> [What the exercise asks] Quote from the first line below through the line that contains "a healthy number.", both included, and leave the pictures out.

(Saved entries)

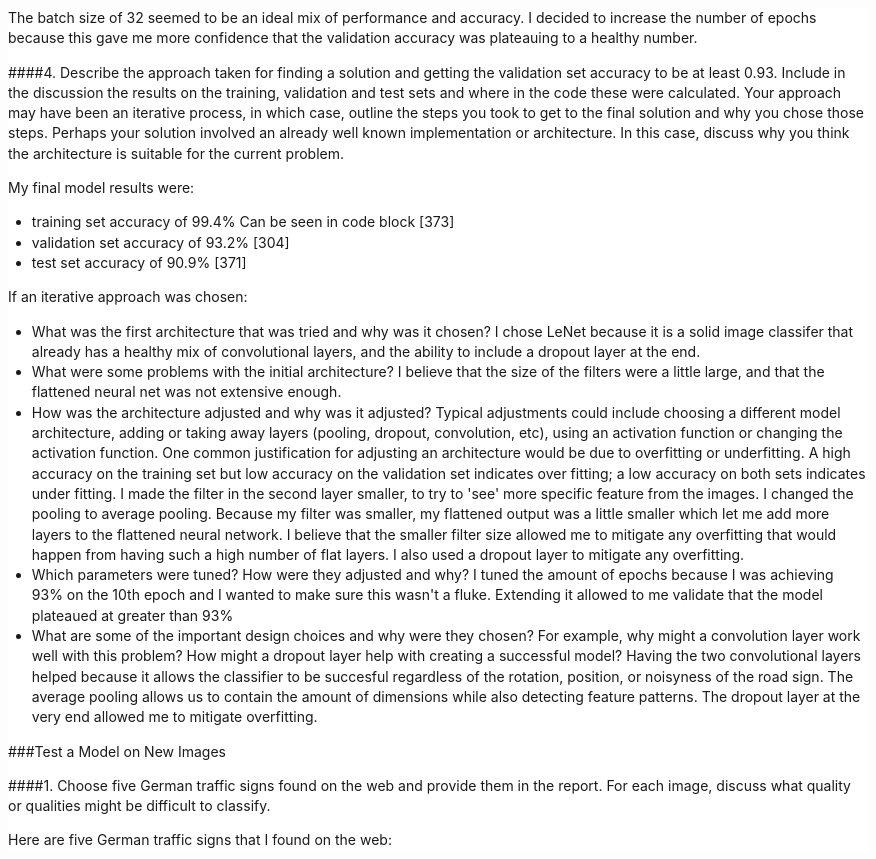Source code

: The batch size of 32 seemed to be an ideal mix of performance and accuracy. I decided to increase the number of epochs because this gave me more confidence that the validation accuracy was plateauing to a healthy number.

####4. Describe the approach taken for finding a solution and getting the validation set accuracy to be at least 0.93. Include in the discussion the results on the training, validation and test sets and where in the code these were calculated. Your approach may have been an iterative process, in which case, outline the steps you took to get to the final solution and why you chose those steps. Perhaps your solution involved an already well known implementation or architecture. In this case, discuss why you think the architecture is suitable for the current problem.

My final model results were:
* training set accuracy of 99.4% Can be seen in code block [373] 
* validation set accuracy of 93.2% [304]
* test set accuracy of 90.9% [371]

If an iterative approach was chosen:
* What was the first architecture that was tried and why was it chosen?
I chose LeNet because it is a solid image classifer that already has a healthy mix of convolutional layers, and the ability to include a dropout layer at the end.
* What were some problems with the initial architecture?
I believe that the size of the filters were a little large, and that the flattened neural net was not extensive enough.
* How was the architecture adjusted and why was it adjusted? Typical adjustments could include choosing a different model architecture, adding or taking away layers (pooling, dropout, convolution, etc), using an activation function or changing the activation function. One common justification for adjusting an architecture would be due to overfitting or underfitting. A high accuracy on the training set but low accuracy on the validation set indicates over fitting; a low accuracy on both sets indicates under fitting.
I made the filter in the second layer smaller, to try to 'see' more specific feature from the images. I changed the pooling to average pooling. Because my filter was smaller, my flattened output was a little smaller which let me add more layers to the flattened neural network. I believe that the smaller filter size allowed me to mitigate any overfitting that would happen from having such a high number of flat layers. I also used a dropout layer to mitigate any overfitting. 
* Which parameters were tuned? How were they adjusted and why?
I tuned the amount of epochs because I was achieving 93% on the 10th epoch and I wanted to make sure this wasn't a fluke. Extending it allowed to me validate that the model plateaued at greater than 93%
* What are some of the important design choices and why were they chosen? For example, why might a convolution layer work well with this problem? How might a dropout layer help with creating a successful model?
Having the two convolutional layers helped because it allows the classifier to be succesful regardless of the rotation, position, or noisyness of the road sign. The average pooling allows us to contain the amount of dimensions while also detecting feature patterns. The dropout layer at the very end allowed me to mitigate overfitting.

 
###Test a Model on New Images

####1. Choose five German traffic signs found on the web and provide them in the report. For each image, discuss what quality or qualities might be difficult to classify.

Here are five German traffic signs that I found on the web:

> [Exercise answer]
Source code

: The batch size of 32 seemed to be an ideal mix of performance and accuracy. I decided to increase the number of epochs because this gave me more confidence that the validation accuracy was plateauing to a healthy number.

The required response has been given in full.